PASSAGE PROVIDED »
>>>

I've been hiring staffers and contractors for, ere hem, a while now, and
have never placed much stock into the concept of certifications. How do
I know that the hold of said cert has the skills I need? Did I help
write the requirements, or am I familiar enough with them for them to
have value to me?
Sadly, like degrees, certs CAN be used by some hiring chains (including
HR/Staffing) to perform primary sorting on incoming resumes -- with the
predicable results, I believe.
However, if YOU feel that Business Analysis skills will enhance your
value in the marketplace (or, more accurately, a piece of paper
purporting to support your claim to having said skills), by all means,
go for it.
I fail to see how this particular skill set is more difficult to export
(most anything can be, clearly -- it's up to each of us to prove our
worth in the market).
As always, your mileage may vary.

<<<

PROBLEM TO WORK ON »
Reproduce the stretch of the post on hiring and certifications from "Sadly, like degrees, certs" through "mileage may vary.". The rows that follow come from a different source than the post on hiring and certifications.

EXCERPTED DATA »
>>>

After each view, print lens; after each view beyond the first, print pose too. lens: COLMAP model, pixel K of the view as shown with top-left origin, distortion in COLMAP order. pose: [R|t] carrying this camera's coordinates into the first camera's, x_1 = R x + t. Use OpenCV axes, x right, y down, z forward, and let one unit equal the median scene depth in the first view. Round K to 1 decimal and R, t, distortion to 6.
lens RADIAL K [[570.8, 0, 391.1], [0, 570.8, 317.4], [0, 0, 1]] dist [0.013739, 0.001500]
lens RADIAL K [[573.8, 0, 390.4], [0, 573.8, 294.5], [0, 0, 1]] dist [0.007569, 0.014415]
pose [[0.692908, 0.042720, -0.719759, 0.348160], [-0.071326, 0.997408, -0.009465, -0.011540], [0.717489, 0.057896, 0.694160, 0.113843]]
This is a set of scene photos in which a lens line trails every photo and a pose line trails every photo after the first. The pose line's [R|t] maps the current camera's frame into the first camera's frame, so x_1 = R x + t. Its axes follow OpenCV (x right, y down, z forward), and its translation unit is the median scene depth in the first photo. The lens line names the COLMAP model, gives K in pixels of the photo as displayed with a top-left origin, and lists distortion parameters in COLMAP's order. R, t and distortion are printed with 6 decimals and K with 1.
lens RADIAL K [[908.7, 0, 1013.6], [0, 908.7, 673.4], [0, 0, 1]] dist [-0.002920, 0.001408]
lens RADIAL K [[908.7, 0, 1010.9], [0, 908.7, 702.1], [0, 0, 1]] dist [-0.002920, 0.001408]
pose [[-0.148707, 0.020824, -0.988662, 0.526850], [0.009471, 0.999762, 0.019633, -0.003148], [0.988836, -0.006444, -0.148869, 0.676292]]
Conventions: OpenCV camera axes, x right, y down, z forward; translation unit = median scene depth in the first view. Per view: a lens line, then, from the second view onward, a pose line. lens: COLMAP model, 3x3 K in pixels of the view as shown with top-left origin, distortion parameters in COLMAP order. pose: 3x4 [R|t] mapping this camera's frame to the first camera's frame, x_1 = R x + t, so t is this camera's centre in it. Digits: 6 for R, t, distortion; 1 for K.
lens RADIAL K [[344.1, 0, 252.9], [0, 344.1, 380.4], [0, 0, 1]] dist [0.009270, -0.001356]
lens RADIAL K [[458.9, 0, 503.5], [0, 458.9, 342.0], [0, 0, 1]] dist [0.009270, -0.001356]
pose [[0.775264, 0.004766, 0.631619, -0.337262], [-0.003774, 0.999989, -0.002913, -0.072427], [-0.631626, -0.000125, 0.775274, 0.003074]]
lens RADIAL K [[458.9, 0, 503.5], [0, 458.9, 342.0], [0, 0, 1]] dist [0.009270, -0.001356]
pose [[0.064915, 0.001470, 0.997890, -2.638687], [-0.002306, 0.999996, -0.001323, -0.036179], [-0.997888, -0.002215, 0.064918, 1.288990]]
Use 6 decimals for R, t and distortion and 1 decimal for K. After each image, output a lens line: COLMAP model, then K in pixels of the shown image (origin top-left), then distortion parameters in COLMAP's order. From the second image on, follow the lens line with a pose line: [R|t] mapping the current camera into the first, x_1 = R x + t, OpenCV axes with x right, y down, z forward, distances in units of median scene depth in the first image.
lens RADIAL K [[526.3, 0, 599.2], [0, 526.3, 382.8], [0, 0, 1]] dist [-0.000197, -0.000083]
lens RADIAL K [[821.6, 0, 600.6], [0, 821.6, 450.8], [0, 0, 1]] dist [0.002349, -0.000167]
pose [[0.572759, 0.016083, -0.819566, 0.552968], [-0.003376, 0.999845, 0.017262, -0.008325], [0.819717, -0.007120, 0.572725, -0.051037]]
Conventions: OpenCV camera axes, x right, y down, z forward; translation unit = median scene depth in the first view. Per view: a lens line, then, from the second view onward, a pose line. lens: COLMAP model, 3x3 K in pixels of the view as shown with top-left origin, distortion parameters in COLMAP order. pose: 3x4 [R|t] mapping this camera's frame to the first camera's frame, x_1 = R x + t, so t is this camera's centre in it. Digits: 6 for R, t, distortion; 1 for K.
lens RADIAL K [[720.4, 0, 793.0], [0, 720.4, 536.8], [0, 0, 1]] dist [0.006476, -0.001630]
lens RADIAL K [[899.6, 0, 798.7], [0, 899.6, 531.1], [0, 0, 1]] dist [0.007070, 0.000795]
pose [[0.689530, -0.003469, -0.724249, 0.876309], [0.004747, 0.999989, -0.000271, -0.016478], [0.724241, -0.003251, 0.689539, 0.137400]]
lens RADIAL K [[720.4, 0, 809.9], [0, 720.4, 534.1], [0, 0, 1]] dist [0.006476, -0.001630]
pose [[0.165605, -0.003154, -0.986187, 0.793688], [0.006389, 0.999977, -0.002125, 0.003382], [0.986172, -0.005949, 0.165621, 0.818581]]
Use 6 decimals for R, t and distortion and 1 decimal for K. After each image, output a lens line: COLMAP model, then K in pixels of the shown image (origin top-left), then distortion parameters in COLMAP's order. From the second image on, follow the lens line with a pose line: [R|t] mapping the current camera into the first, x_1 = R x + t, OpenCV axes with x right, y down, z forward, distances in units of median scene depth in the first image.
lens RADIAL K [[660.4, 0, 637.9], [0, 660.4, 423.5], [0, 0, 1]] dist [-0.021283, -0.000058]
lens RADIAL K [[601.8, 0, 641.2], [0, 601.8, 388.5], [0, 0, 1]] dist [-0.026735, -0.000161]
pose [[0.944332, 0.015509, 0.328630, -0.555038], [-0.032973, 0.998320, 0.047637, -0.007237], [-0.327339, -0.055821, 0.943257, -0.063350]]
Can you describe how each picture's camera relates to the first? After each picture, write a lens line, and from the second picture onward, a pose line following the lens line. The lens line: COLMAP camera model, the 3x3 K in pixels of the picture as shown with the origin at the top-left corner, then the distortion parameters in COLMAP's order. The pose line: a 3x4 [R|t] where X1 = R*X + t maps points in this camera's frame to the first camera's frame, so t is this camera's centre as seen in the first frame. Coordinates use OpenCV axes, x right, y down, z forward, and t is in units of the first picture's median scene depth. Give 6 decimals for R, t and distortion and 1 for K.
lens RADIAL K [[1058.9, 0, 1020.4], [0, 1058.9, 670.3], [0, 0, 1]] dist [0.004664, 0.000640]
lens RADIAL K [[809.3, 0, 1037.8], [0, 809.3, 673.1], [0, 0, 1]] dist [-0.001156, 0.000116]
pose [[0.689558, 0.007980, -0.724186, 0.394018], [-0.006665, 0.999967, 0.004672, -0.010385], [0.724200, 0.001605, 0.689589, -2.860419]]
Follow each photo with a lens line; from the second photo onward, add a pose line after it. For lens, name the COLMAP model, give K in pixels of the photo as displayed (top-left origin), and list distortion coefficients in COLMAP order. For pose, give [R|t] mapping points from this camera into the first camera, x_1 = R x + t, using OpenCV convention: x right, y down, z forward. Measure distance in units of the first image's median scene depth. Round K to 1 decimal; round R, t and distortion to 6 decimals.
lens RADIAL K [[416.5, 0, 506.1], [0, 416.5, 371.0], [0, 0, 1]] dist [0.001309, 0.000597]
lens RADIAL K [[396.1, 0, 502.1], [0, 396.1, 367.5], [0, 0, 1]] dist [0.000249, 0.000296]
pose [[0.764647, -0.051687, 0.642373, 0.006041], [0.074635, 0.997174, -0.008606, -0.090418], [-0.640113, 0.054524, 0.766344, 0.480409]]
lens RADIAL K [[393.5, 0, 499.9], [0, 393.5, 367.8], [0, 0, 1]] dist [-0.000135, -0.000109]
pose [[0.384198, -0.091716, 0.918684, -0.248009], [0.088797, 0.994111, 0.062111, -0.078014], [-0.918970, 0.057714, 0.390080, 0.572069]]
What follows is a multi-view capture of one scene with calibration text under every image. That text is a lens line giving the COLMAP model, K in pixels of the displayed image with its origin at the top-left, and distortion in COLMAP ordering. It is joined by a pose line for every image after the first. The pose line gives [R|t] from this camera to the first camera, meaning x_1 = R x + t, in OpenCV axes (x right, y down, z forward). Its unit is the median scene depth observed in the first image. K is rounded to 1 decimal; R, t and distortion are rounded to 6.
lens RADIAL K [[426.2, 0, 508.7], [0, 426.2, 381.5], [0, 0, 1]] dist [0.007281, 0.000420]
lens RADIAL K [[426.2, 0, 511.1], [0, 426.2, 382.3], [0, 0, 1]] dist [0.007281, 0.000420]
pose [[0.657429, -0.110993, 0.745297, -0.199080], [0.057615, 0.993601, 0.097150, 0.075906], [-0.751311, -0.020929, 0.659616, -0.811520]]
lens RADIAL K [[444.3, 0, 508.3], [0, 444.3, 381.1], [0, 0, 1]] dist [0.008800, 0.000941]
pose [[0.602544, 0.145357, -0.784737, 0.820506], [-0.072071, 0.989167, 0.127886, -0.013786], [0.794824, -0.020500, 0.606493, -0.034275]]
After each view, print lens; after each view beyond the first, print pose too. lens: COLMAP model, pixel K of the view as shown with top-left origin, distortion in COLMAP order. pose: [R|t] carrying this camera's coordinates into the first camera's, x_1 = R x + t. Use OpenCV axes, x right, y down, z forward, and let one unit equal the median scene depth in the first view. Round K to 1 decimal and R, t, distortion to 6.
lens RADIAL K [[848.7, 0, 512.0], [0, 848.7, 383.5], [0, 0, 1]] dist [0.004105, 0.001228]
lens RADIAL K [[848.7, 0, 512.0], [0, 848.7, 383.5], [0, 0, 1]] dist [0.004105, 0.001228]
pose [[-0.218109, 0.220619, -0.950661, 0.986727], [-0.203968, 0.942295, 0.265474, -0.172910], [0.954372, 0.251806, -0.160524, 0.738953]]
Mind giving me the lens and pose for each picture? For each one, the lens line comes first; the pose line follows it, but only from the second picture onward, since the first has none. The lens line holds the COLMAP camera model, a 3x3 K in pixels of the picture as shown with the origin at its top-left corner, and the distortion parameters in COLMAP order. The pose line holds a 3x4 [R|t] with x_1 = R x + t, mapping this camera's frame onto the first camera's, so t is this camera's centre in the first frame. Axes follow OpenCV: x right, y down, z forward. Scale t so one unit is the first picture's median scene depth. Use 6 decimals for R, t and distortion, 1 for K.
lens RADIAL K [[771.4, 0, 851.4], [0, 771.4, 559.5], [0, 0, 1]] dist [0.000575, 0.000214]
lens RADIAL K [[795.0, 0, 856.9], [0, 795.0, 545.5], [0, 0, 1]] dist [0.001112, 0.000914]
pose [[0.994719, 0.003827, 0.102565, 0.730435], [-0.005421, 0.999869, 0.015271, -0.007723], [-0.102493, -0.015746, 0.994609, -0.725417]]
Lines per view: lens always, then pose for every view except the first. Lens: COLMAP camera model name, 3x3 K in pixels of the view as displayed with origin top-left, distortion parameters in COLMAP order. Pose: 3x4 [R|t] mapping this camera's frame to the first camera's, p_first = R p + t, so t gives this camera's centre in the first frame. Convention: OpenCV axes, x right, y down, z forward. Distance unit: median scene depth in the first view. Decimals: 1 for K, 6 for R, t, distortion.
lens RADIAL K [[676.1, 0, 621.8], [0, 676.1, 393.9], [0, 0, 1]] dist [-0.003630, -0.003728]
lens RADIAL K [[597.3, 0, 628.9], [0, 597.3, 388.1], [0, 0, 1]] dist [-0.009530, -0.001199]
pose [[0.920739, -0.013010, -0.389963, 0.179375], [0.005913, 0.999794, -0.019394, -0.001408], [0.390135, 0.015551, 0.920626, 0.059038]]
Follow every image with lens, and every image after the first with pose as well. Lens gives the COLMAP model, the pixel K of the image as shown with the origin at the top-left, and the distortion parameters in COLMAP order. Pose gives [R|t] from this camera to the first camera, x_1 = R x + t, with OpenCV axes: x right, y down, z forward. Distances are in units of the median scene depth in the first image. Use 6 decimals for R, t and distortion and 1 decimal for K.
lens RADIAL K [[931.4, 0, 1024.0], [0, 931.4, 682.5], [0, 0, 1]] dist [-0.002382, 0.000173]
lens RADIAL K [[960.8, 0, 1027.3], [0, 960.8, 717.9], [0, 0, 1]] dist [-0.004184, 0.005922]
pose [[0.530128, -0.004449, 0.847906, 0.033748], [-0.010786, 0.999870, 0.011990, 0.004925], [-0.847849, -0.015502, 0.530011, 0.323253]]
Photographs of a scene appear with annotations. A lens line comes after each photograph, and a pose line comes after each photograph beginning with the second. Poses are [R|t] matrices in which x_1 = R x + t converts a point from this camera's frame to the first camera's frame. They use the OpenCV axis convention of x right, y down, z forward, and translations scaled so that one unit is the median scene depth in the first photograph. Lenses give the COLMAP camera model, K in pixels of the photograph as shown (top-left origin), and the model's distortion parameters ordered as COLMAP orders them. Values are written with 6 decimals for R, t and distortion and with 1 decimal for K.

<<<

EXERCISE RESPONSE »
Sadly, like degrees, certs CAN be used by some hiring chains (including
HR/Staffing) to perform primary sorting on incoming resumes -- with the
predicable results, I believe.
However, if YOU feel that Business Analysis skills will enhance your
value in the marketplace (or, more accurately, a piece of paper
purporting to support your claim to having said skills), by all means,
go for it.
I fail to see how this particular skill set is more difficult to export
(most anything can be, clearly -- it's up to each of us to prove our
worth in the market).
As always, your mileage may vary.